Task brief: Format the lines below as a JSON list of strings, one string per line, skipping any blank lines and leaving out the picture markers.

Material supplied:
BEGIN

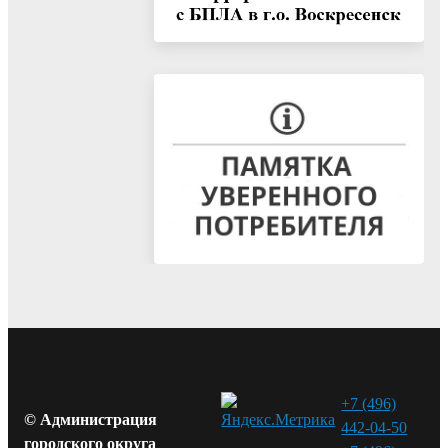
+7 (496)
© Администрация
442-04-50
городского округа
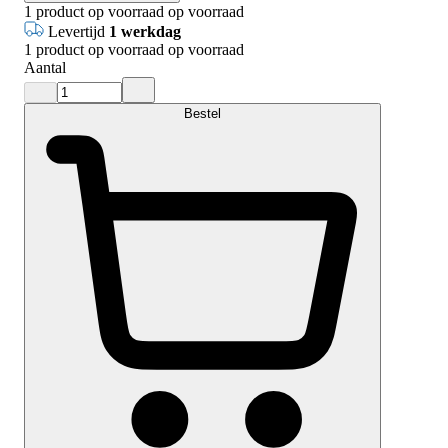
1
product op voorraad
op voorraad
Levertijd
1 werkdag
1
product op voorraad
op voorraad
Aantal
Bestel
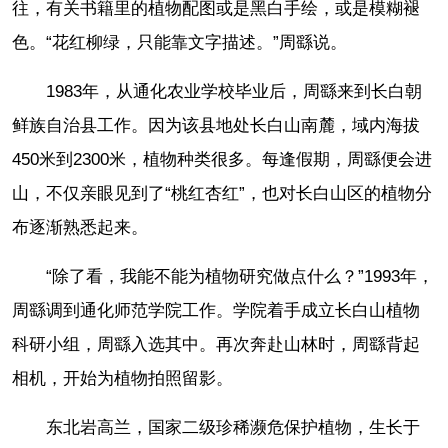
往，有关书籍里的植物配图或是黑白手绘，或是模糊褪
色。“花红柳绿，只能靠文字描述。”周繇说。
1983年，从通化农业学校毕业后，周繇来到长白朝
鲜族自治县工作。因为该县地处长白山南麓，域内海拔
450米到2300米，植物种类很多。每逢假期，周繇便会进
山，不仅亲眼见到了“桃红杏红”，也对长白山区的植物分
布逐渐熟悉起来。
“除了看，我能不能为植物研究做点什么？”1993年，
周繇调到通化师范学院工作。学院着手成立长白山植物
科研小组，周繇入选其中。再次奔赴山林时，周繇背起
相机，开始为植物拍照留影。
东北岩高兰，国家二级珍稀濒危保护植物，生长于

END

Response area:
[
  "+7 (496)",
  "© Администрация",
  "442-04-50",
  "городского округа",
  "1",
  "product op voorraad",
  "op voorraad",
  "Levertijd",
  "1 werkdag",
  "1",
  "product op voorraad",
  "op voorraad",
  "Aantal",
  "Bestel",
  "往，有关书籍里的植物配图或是黑白手绘，或是模糊褪",
  "色。“花红柳绿，只能靠文字描述。”周繇说。",
  "1983年，从通化农业学校毕业后，周繇来到长白朝",
  "鲜族自治县工作。因为该县地处长白山南麓，域内海拔",
  "450米到2300米，植物种类很多。每逢假期，周繇便会进",
  "山，不仅亲眼见到了“桃红杏红”，也对长白山区的植物分",
  "布逐渐熟悉起来。",
  "“除了看，我能不能为植物研究做点什么？”1993年，",
  "周繇调到通化师范学院工作。学院着手成立长白山植物",
  "科研小组，周繇入选其中。再次奔赴山林时，周繇背起",
  "相机，开始为植物拍照留影。",
  "东北岩高兰，国家二级珍稀濒危保护植物，生长于"
]